[Before and after object boxes]
____________________
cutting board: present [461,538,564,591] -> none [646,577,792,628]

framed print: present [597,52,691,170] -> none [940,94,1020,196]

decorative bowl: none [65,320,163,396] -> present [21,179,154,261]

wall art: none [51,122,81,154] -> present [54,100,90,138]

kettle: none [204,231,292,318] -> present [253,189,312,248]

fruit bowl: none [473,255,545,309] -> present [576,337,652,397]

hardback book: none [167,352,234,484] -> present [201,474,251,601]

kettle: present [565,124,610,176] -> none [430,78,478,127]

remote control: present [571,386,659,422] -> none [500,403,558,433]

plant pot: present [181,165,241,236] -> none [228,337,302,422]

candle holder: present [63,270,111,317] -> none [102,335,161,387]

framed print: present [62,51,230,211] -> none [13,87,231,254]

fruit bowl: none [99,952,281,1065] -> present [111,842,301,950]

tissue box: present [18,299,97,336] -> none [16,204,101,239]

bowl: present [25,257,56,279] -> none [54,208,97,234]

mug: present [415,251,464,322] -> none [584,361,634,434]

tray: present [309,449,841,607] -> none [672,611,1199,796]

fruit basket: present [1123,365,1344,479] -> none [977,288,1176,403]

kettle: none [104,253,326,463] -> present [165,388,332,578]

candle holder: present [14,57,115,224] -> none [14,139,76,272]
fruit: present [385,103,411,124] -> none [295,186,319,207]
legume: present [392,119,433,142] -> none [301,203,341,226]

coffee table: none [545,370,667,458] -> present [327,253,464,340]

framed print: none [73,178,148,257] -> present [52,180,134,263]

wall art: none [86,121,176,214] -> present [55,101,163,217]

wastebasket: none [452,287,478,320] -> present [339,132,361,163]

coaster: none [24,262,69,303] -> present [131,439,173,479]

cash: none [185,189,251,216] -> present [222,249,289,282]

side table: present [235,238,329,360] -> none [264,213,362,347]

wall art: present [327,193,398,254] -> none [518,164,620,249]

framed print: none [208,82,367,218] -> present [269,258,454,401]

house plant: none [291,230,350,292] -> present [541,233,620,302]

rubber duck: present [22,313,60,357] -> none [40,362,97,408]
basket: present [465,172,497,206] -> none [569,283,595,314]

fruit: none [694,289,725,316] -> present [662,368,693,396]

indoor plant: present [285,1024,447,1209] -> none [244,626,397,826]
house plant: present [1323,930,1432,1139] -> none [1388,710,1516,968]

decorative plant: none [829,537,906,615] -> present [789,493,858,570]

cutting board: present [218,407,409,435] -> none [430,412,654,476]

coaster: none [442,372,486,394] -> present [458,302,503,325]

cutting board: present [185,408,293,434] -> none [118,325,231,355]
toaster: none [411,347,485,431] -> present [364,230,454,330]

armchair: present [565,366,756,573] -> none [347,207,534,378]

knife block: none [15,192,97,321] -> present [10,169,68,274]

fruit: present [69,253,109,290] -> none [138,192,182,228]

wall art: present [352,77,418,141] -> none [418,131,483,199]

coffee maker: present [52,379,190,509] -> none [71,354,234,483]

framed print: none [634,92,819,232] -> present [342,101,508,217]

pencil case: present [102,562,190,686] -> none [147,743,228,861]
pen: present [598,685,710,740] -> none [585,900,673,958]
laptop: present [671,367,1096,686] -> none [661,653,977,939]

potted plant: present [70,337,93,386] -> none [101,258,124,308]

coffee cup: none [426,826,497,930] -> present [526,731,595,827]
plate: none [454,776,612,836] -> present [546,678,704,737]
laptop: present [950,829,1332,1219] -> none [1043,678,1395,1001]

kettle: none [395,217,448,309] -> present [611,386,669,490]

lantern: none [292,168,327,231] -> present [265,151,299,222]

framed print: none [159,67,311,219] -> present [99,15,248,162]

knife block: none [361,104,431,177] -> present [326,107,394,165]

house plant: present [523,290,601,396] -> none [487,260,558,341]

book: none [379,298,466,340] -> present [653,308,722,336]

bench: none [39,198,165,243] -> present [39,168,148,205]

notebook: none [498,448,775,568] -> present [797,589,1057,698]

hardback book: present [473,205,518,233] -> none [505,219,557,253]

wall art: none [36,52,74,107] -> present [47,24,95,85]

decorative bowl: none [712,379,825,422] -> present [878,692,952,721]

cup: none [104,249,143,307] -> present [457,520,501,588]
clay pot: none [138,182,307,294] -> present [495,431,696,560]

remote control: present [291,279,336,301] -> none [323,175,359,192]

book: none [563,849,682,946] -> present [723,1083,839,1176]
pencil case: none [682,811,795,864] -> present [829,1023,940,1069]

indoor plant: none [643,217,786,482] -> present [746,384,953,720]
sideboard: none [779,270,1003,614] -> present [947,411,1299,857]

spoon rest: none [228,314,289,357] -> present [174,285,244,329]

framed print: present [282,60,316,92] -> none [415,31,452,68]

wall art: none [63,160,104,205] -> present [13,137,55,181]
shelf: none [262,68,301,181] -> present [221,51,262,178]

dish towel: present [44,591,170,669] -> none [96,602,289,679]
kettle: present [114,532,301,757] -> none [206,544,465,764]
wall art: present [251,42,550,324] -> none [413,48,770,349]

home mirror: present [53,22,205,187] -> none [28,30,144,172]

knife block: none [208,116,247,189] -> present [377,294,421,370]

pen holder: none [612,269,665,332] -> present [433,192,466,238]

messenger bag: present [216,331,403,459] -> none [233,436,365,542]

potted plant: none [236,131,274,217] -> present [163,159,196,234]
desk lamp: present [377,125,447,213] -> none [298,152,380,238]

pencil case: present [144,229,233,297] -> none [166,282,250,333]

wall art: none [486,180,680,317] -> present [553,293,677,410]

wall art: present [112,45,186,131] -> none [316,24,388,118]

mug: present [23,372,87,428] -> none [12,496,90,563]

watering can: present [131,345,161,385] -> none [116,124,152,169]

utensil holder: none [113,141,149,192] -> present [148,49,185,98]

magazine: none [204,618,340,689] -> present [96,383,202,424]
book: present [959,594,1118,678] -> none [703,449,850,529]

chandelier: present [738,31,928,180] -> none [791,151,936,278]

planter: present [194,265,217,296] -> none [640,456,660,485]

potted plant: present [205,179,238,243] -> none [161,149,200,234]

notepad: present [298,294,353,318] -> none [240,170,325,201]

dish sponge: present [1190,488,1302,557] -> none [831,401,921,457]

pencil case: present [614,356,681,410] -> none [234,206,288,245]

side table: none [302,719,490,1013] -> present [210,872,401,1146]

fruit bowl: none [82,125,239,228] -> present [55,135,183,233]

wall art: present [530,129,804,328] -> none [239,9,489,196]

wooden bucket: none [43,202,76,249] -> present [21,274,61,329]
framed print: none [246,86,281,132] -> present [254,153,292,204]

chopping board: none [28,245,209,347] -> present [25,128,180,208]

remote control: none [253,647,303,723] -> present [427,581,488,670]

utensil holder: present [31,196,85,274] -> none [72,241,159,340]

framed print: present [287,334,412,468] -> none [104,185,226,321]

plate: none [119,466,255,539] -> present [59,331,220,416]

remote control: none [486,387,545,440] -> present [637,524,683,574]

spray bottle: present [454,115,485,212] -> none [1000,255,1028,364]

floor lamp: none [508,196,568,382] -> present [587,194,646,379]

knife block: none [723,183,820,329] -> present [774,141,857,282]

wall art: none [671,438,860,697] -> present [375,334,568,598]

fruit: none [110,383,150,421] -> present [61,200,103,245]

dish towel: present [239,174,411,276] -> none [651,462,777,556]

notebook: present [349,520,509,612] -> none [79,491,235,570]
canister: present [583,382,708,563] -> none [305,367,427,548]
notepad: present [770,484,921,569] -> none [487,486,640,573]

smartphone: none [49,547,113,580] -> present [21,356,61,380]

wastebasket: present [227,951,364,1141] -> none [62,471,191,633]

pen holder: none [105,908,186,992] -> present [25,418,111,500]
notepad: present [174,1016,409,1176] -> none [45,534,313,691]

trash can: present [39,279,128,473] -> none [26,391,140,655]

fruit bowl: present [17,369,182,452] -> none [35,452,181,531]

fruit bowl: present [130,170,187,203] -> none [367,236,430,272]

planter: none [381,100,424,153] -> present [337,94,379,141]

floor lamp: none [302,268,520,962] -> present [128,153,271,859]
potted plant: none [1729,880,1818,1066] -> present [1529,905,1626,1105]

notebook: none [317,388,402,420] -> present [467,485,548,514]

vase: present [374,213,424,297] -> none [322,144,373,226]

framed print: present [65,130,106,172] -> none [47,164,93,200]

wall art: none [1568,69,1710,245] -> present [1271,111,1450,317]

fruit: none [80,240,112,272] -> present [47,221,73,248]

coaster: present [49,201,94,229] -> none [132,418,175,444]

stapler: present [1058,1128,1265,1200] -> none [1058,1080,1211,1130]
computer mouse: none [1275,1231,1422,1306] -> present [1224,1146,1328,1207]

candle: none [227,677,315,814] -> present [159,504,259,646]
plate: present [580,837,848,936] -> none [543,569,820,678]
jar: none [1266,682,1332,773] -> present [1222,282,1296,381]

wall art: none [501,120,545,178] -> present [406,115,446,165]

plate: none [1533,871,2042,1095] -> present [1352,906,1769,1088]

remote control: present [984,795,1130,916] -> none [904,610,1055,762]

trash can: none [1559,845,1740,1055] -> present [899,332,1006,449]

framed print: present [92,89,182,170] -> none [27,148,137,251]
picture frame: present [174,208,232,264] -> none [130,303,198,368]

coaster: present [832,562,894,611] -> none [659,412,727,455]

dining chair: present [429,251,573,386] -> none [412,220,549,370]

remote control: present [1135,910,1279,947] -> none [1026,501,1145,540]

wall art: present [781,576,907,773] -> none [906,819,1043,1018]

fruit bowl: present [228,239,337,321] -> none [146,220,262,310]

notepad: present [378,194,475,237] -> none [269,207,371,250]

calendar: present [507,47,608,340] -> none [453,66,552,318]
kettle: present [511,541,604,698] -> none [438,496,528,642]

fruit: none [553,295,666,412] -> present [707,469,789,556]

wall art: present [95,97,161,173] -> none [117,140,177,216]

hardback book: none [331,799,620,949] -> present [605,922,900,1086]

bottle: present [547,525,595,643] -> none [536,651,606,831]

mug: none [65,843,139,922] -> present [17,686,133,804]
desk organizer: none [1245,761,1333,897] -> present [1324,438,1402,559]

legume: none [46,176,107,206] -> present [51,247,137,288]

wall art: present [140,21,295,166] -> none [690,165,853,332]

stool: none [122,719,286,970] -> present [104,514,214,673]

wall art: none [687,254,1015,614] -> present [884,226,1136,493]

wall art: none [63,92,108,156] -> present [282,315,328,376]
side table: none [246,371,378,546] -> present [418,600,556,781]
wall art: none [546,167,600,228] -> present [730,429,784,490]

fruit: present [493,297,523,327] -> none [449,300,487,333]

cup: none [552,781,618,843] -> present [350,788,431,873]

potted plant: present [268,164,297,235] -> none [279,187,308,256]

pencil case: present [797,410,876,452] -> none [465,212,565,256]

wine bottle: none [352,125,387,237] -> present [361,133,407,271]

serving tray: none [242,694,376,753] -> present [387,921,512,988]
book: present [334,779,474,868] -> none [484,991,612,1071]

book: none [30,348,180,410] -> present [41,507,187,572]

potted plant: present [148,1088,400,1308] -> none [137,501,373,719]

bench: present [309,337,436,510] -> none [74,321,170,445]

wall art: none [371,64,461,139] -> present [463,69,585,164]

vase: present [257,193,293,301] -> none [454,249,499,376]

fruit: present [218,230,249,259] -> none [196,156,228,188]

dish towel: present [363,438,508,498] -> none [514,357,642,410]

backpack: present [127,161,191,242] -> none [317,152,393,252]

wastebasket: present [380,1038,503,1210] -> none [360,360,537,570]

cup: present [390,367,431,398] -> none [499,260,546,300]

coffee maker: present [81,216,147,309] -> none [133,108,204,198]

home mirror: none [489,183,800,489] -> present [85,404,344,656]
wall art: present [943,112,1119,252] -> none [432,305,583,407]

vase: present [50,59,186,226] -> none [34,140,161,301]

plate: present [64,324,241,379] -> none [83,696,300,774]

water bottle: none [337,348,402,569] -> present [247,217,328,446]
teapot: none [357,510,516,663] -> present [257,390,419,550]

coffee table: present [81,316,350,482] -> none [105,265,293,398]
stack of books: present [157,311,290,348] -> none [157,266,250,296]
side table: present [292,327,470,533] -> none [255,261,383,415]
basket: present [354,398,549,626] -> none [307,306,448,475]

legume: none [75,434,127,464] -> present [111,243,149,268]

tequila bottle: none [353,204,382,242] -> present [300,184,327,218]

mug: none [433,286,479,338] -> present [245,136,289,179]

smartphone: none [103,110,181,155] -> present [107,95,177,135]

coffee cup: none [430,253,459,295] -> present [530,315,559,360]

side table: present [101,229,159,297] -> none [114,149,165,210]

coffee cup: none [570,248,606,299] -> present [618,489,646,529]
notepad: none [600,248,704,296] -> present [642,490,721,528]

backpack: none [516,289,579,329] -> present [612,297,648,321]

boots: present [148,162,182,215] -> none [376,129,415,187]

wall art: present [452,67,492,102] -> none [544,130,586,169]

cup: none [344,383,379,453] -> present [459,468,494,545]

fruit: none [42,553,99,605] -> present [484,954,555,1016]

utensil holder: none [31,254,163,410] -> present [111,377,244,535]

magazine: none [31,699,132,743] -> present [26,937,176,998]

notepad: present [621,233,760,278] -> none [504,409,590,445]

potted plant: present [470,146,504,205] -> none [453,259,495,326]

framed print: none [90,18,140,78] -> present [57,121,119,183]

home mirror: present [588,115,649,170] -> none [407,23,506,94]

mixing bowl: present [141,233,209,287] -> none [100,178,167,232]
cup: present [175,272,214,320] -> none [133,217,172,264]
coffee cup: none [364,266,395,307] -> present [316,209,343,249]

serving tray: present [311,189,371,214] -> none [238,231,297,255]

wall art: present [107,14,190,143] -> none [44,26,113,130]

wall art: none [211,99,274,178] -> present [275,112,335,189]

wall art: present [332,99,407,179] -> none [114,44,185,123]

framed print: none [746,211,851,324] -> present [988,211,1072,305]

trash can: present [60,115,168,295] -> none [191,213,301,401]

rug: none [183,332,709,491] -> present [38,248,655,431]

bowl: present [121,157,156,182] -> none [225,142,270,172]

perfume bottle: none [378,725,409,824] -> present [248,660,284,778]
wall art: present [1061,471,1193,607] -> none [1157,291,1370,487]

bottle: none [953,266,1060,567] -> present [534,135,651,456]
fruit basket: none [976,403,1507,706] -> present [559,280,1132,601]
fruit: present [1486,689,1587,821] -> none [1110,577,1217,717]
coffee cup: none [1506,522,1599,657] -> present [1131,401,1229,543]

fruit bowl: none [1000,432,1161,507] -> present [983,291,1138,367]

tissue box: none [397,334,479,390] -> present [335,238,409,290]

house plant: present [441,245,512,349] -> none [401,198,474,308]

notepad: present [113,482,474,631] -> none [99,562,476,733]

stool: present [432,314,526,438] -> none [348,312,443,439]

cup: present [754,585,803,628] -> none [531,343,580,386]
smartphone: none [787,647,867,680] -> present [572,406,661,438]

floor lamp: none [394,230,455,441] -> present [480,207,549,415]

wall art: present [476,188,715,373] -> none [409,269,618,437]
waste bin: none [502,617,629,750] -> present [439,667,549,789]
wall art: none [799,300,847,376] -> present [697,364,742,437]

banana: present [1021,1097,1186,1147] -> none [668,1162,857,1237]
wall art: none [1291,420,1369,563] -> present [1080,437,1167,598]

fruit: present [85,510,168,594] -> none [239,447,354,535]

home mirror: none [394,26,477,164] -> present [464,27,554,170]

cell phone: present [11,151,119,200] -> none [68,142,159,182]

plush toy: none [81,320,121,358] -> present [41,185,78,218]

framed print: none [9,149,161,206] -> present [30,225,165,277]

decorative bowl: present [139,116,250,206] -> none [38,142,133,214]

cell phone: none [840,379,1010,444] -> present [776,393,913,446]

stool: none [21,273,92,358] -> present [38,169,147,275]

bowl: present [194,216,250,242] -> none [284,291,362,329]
____________________
- **Task requirements**: Give again, exactly as written, every line from the first one above through the line that has "basket: present [465,172,497,206]" in it.

- **Written answer**:
cutting board: present [461,538,564,591] -> none [646,577,792,628]

framed print: present [597,52,691,170] -> none [940,94,1020,196]

decorative bowl: none [65,320,163,396] -> present [21,179,154,261]

wall art: none [51,122,81,154] -> present [54,100,90,138]

kettle: none [204,231,292,318] -> present [253,189,312,248]

fruit bowl: none [473,255,545,309] -> present [576,337,652,397]

hardback book: none [167,352,234,484] -> present [201,474,251,601]

kettle: present [565,124,610,176] -> none [430,78,478,127]

remote control: present [571,386,659,422] -> none [500,403,558,433]

plant pot: present [181,165,241,236] -> none [228,337,302,422]

candle holder: present [63,270,111,317] -> none [102,335,161,387]

framed print: present [62,51,230,211] -> none [13,87,231,254]

fruit bowl: none [99,952,281,1065] -> present [111,842,301,950]

tissue box: present [18,299,97,336] -> none [16,204,101,239]

bowl: present [25,257,56,279] -> none [54,208,97,234]

mug: present [415,251,464,322] -> none [584,361,634,434]

tray: present [309,449,841,607] -> none [672,611,1199,796]

fruit basket: present [1123,365,1344,479] -> none [977,288,1176,403]

kettle: none [104,253,326,463] -> present [165,388,332,578]

candle holder: present [14,57,115,224] -> none [14,139,76,272]
fruit: present [385,103,411,124] -> none [295,186,319,207]
legume: present [392,119,433,142] -> none [301,203,341,226]

coffee table: none [545,370,667,458] -> present [327,253,464,340]

framed print: none [73,178,148,257] -> present [52,180,134,263]

wall art: none [86,121,176,214] -> present [55,101,163,217]

wastebasket: none [452,287,478,320] -> present [339,132,361,163]

coaster: none [24,262,69,303] -> present [131,439,173,479]

cash: none [185,189,251,216] -> present [222,249,289,282]

side table: present [235,238,329,360] -> none [264,213,362,347]

wall art: present [327,193,398,254] -> none [518,164,620,249]

framed print: none [208,82,367,218] -> present [269,258,454,401]

house plant: none [291,230,350,292] -> present [541,233,620,302]

rubber duck: present [22,313,60,357] -> none [40,362,97,408]
basket: present [465,172,497,206] -> none [569,283,595,314]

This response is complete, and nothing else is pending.